- Information supplied:
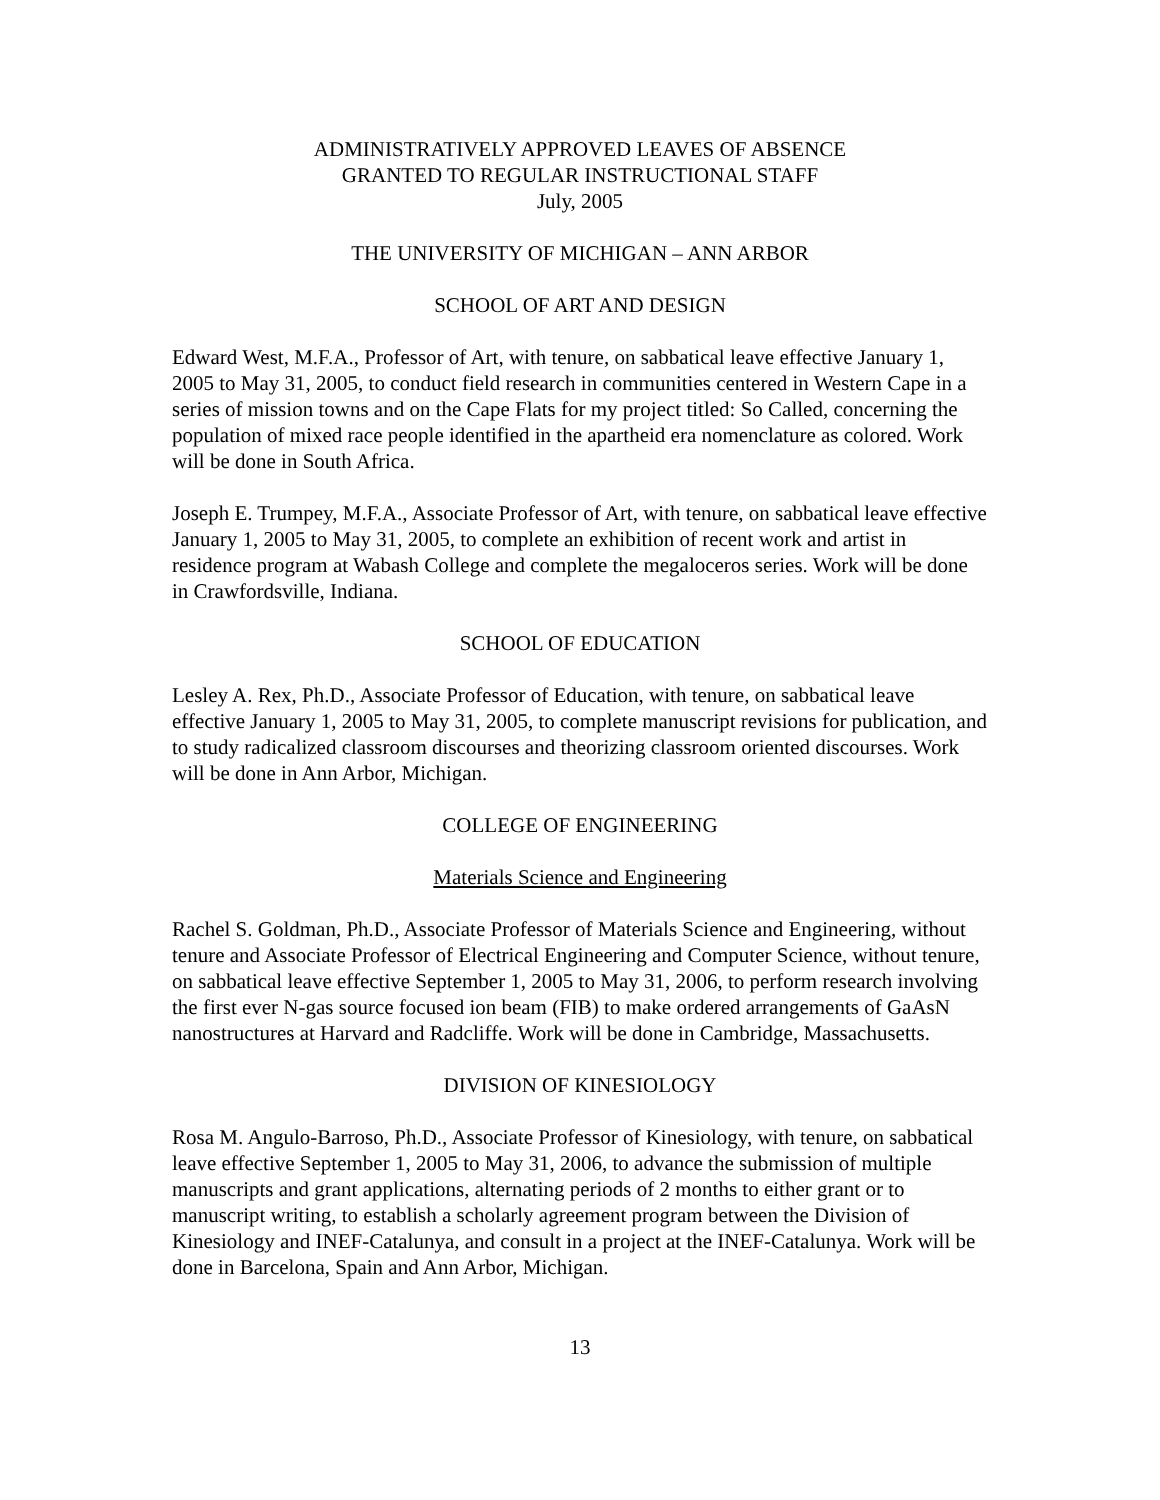ADMINISTRATIVELY APPROVED LEAVES OF ABSENCE
GRANTED TO REGULAR INSTRUCTIONAL STAFF
July, 2005
THE UNIVERSITY OF MICHIGAN – ANN ARBOR
SCHOOL OF ART AND DESIGN
Edward West, M.F.A., Professor of Art, with tenure, on sabbatical leave effective January 1, 2005 to May 31, 2005, to conduct field research in communities centered in Western Cape in a series of mission towns and on the Cape Flats for my project titled: So Called, concerning the population of mixed race people identified in the apartheid era nomenclature as colored. Work will be done in South Africa.
Joseph E. Trumpey, M.F.A., Associate Professor of Art, with tenure, on sabbatical leave effective January 1, 2005 to May 31, 2005, to complete an exhibition of recent work and artist in residence program at Wabash College and complete the megaloceros series. Work will be done in Crawfordsville, Indiana.
SCHOOL OF EDUCATION
Lesley A. Rex, Ph.D., Associate Professor of Education, with tenure, on sabbatical leave effective January 1, 2005 to May 31, 2005, to complete manuscript revisions for publication, and to study radicalized classroom discourses and theorizing classroom oriented discourses. Work will be done in Ann Arbor, Michigan.
COLLEGE OF ENGINEERING
Materials Science and Engineering
Rachel S. Goldman, Ph.D., Associate Professor of Materials Science and Engineering, without tenure and Associate Professor of Electrical Engineering and Computer Science, without tenure, on sabbatical leave effective September 1, 2005 to May 31, 2006, to perform research involving the first ever N-gas source focused ion beam (FIB) to make ordered arrangements of GaAsN nanostructures at Harvard and Radcliffe. Work will be done in Cambridge, Massachusetts.
DIVISION OF KINESIOLOGY
Rosa M. Angulo-Barroso, Ph.D., Associate Professor of Kinesiology, with tenure, on sabbatical leave effective September 1, 2005 to May 31, 2006, to advance the submission of multiple manuscripts and grant applications, alternating periods of 2 months to either grant or to manuscript writing, to establish a scholarly agreement program between the Division of Kinesiology and INEF-Catalunya, and consult in a project at the INEF-Catalunya. Work will be done in Barcelona, Spain and Ann Arbor, Michigan.
13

- Instructions for the task:
Read the material above and copy out each line holding "project".

- Finished task:
Edward West, M.F.A., Professor of Art, with tenure, on sabbatical leave effective January 1, 2005 to May 31, 2005, to conduct field research in communities centered in Western Cape in a series of mission towns and on the Cape Flats for my project titled: So Called, concerning the population of mixed race people identified in the apartheid era nomenclature as colored. Work will be done in South Africa.
Rosa M. Angulo-Barroso, Ph.D., Associate Professor of Kinesiology, with tenure, on sabbatical leave effective September 1, 2005 to May 31, 2006, to advance the submission of multiple manuscripts and grant applications, alternating periods of 2 months to either grant or to manuscript writing, to establish a scholarly agreement program between the Division of Kinesiology and INEF-Catalunya, and consult in a project at the INEF-Catalunya. Work will be done in Barcelona, Spain and Ann Arbor, Michigan.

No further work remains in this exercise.